Unlike most games of this type, the cards are placed in a single stack with the sum value totaled to determine superiority. The Daleks play negative value cards and the goal for them is to get a threat value of -1000 in one arc and have a negative sum in the two other Time Arcs. But the Doctor wins a little differently. The player must have a positive value of 800 in at least one arc, and then a token is flipped to see if it triggers the endgame Gambit. Then, the top card of each stack may be selected to add (or subtract) to the a total value and a die is rolled. If the open cards and the dice equal at least 800, it’s another victory for the man from Gallifrey and his companions. If it fails, all of the cards applied are discarded and the game continues. It’s set up- rather smartly- such that the Daleks will win almost by default if a gambit doesn’t pay off. It’s a “best of three” thing so you’ve got to succeed at least twice to win it all.
There are some neat twists to all of this that add depth and some light- but impactful- decision points. Tech cards let you shift cards around in the stack while Plan cards allow you to take out a lower valued card. And both sides are completely asymmetrical with different approaches. The discard to move the Doctor is also a big choice because you might have to forgo a play to get him to a more advantageous position or to use a specific ability such as drawing extra cards.
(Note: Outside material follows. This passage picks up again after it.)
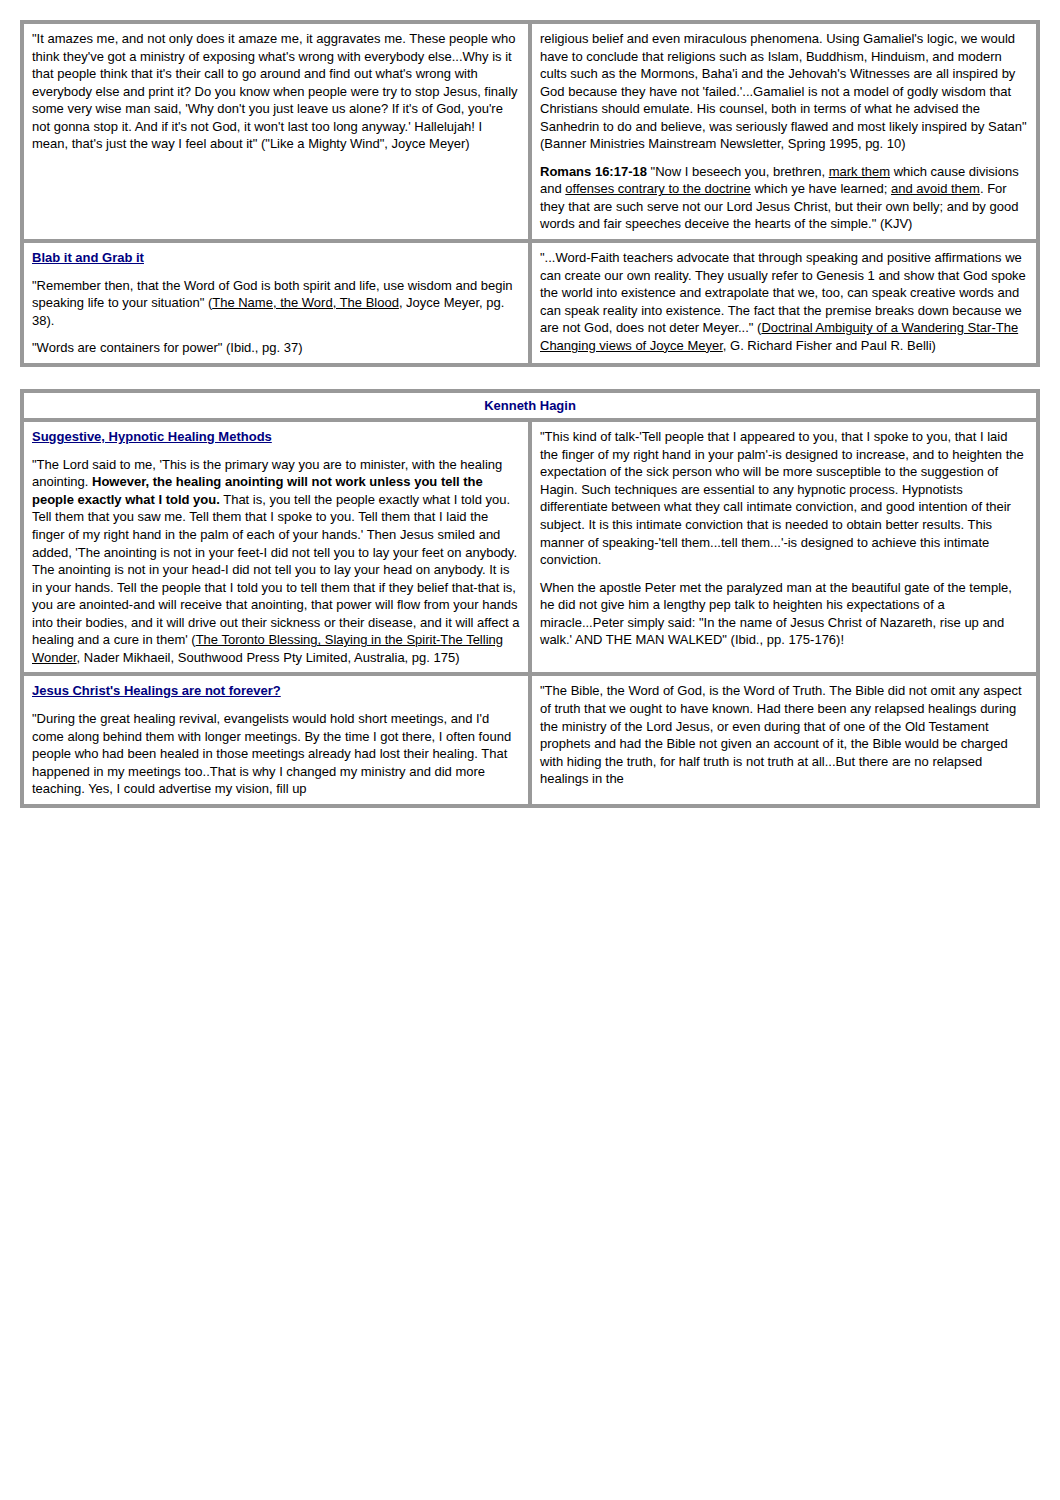| "It amazes me, and not only does it amaze me, it aggravates me. These people who think they've got a ministry of exposing what's wrong with everybody else...Why is it that people think that it's their call to go around and find out what's wrong with everybody else and print it? Do you know when people were try to stop Jesus, finally some very wise man said, 'Why don't you just leave us alone? If it's of God, you're not gonna stop it. And if it's not God, it won't last too long anyway.' Hallelujah! I mean, that's just the way I feel about it" ("Like a Mighty Wind", Joyce Meyer) | religious belief and even miraculous phenomena. Using Gamaliel's logic, we would have to conclude that religions such as Islam, Buddhism, Hinduism, and modern cults such as the Mormons, Baha'i and the Jehovah's Witnesses are all inspired by God because they have not 'failed.'...Gamaliel is not a model of godly wisdom that Christians should emulate. His counsel, both in terms of what he advised the Sanhedrin to do and believe, was seriously flawed and most likely inspired by Satan" (Banner Ministries Mainstream Newsletter, Spring 1995, pg. 10) Romans 16:17-18 "Now I beseech you, brethren, mark them which cause divisions and offenses contrary to the doctrine which ye have learned; and avoid them . For they that are such serve not our Lord Jesus Christ, but their own belly; and by good words and fair speeches deceive the hearts of the simple." (KJV) |
| Blab it and Grab it "Remember then, that the Word of God is both spirit and life, use wisdom and begin speaking life to your situation" ( The Name, the Word, The Blood , Joyce Meyer, pg. 38). "Words are containers for power" (Ibid., pg. 37) | "...Word-Faith teachers advocate that through speaking and positive affirmations we can create our own reality. They usually refer to Genesis 1 and show that God spoke the world into existence and extrapolate that we, too, can speak creative words and can speak reality into existence. The fact that the premise breaks down because we are not God, does not deter Meyer..." ( Doctrinal Ambiguity of a Wandering Star-The Changing views of Joyce Meyer , G. Richard Fisher and Paul R. Belli) |
| Kenneth Hagin |
| Suggestive, Hypnotic Healing Methods "The Lord said to me, 'This is the primary way you are to minister, with the healing anointing. However, the healing anointing will not work unless you tell the people exactly what I told you. That is, you tell the people exactly what I told you. Tell them that you saw me. Tell them that I spoke to you. Tell them that I laid the finger of my right hand in the palm of each of your hands.' Then Jesus smiled and added, 'The anointing is not in your feet-I did not tell you to lay your feet on anybody. The anointing is not in your head-I did not tell you to lay your head on anybody. It is in your hands. Tell the people that I told you to tell them that if they belief that-that is, you are anointed-and will receive that anointing, that power will flow from your hands into their bodies, and it will drive out their sickness or their disease, and it will affect a healing and a cure in them' ( The Toronto Blessing, Slaying in the Spirit-The Telling Wonder , Nader Mikhaeil, Southwood Press Pty Limited, Australia, pg. 175) | "This kind of talk-'Tell people that I appeared to you, that I spoke to you, that I laid the finger of my right hand in your palm'-is designed to increase, and to heighten the expectation of the sick person who will be more susceptible to the suggestion of Hagin. Such techniques are essential to any hypnotic process. Hypnotists differentiate between what they call intimate conviction, and good intention of their subject. It is this intimate conviction that is needed to obtain better results. This manner of speaking-'tell them...tell them...'-is designed to achieve this intimate conviction. When the apostle Peter met the paralyzed man at the beautiful gate of the temple, he did not give him a lengthy pep talk to heighten his expectations of a miracle...Peter simply said: "In the name of Jesus Christ of Nazareth, rise up and walk.' AND THE MAN WALKED" (Ibid., pp. 175-176)! |
| Jesus Christ's Healings are not forever? "During the great healing revival, evangelists would hold short meetings, and I'd come along behind them with longer meetings. By the time I got there, I often found people who had been healed in those meetings already had lost their healing. That happened in my meetings too..That is why I changed my ministry and did more teaching. Yes, I could advertise my vision, fill up | "The Bible, the Word of God, is the Word of Truth. The Bible did not omit any aspect of truth that we ought to have known. Had there been any relapsed healings during the ministry of the Lord Jesus, or even during that of one of the Old Testament prophets and had the Bible not given an account of it, the Bible would be charged with hiding the truth, for half truth is not truth at all...But there are no relapsed healings in the |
In the 1960s, the Daleks terrified kids across the UK with their rebuttals.
There is also variety in the box with a couple of different Time Arcs, all 12th Doctor and Dalek themed. Future sets are reported to bring in Cybermen and The Master, as well as classic Doctors, companions, and other story elements. It supports two to four players, but past two and it becomes a team thing, which I’m generally not crazy about. There is also some goofiness with adjusting difficulties based on which Time Arcs you are using, which prevents any imbalances without changing the basic design but introducing a needless complication.
Honestly, I thought this game would be crap but I wound up liking it as much as I liked the Martin Wallace-designed Doctor Who Card Game, also done by Cubicle 7. Time Clash occupies a similar space. It’s a basic but absolutely good card game with IP dressing for fan appeal. It’s not Pax Renaissance or the second coming of Race for the Galaxy and it isn’t the definitive Doctor Who gaming experience (come on, Gale Force 9). But this Doctor Who fan would be more than happy to get this as a holiday present, let alone to play it with friends, family or other Whovians. And you know what; I’m on board for the expansions too.